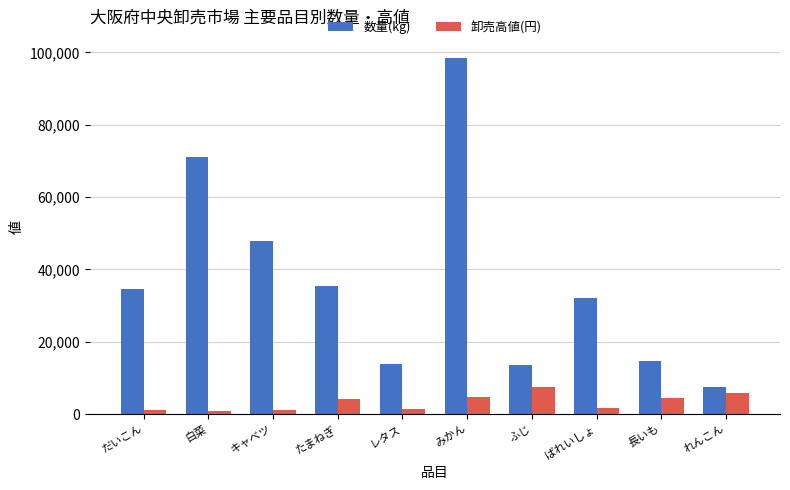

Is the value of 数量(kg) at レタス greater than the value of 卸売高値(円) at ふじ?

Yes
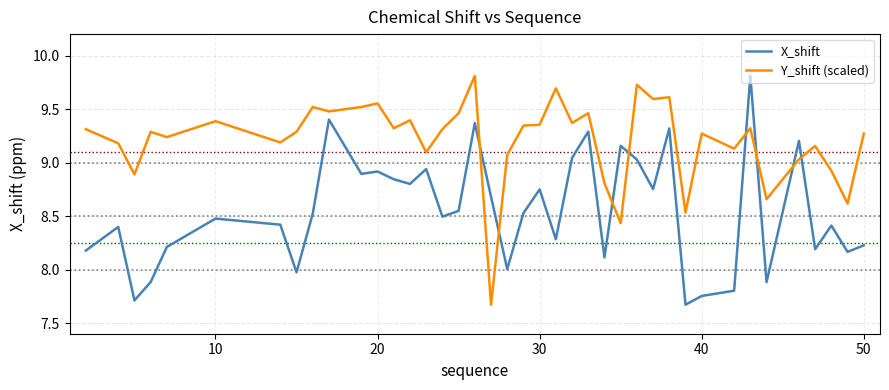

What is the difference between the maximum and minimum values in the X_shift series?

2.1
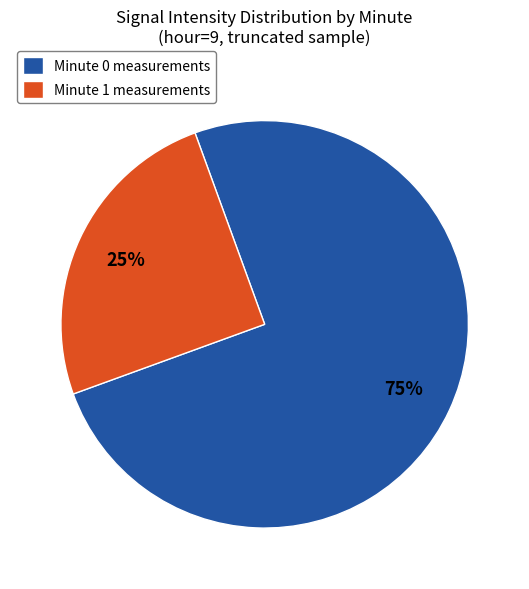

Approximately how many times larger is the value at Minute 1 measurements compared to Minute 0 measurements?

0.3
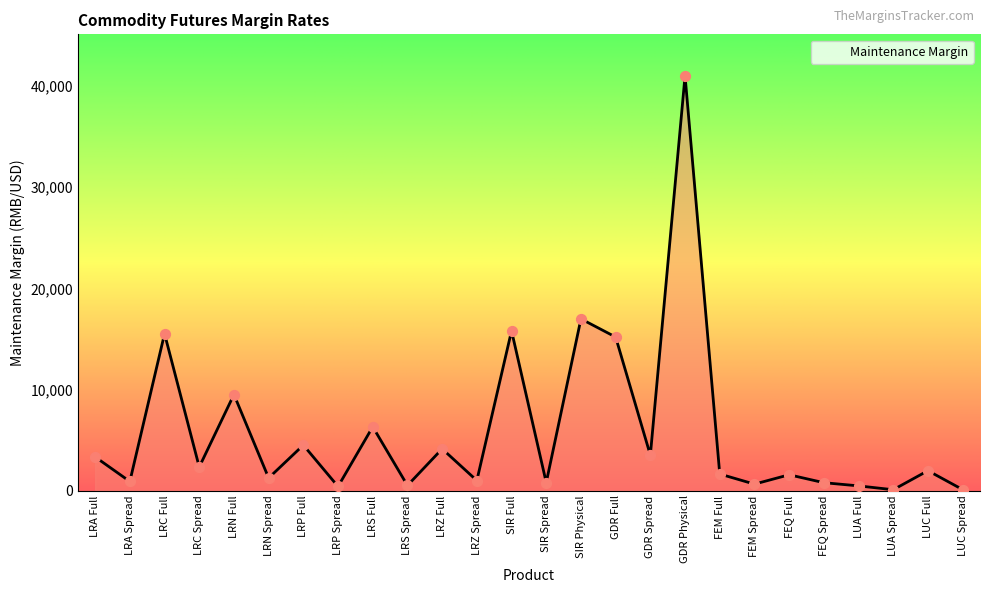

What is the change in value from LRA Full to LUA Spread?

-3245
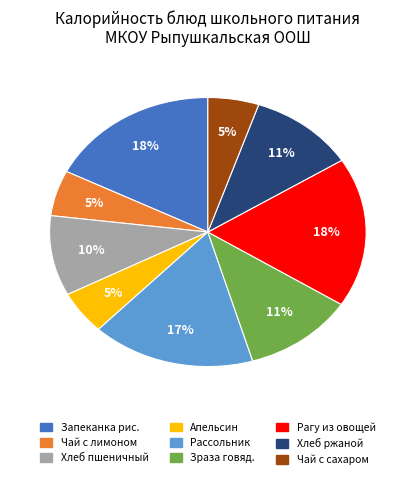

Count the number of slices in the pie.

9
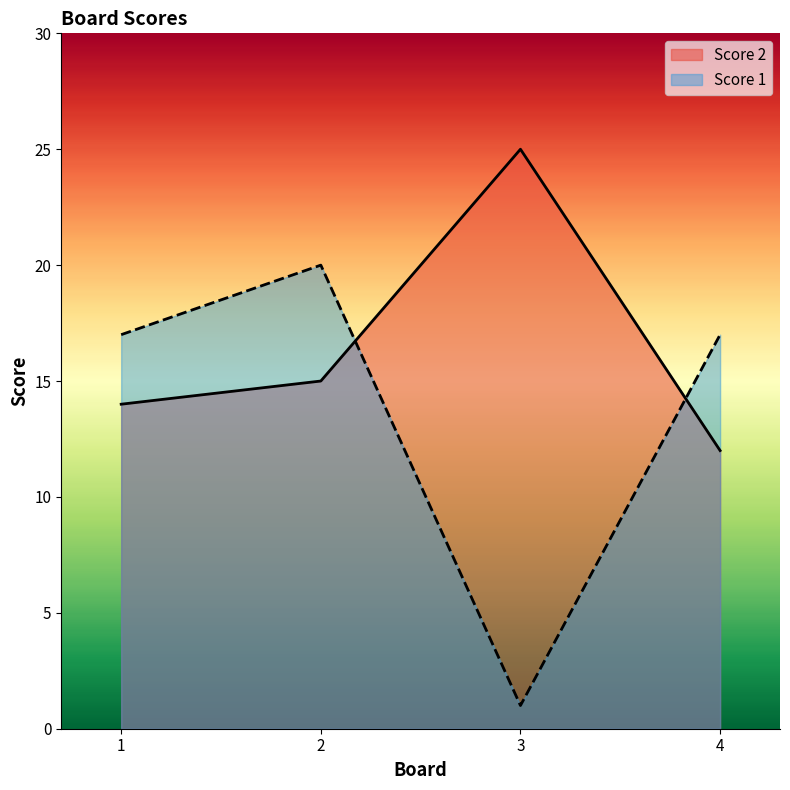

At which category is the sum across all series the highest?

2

• • • • • • •

ABOUT THIS EXERCISE: Please render every line of the records above as a JSON list of strings, one string per line, omitting blank lines and leaving out the pictures.

REPLY TO THE TASK:
[
  "Is the value of 数量(kg) at レタス greater than the value of 卸売高値(円) at ふじ?",
  "Yes",
  "What is the difference between the maximum and minimum values in the X_shift series?",
  "2.1",
  "Approximately how many times larger is the value at Minute 1 measurements compared to Minute 0 measurements?",
  "0.3",
  "What is the change in value from LRA Full to LUA Spread?",
  "-3245",
  "Count the number of slices in the pie.",
  "9",
  "At which category is the sum across all series the highest?",
  "2"
]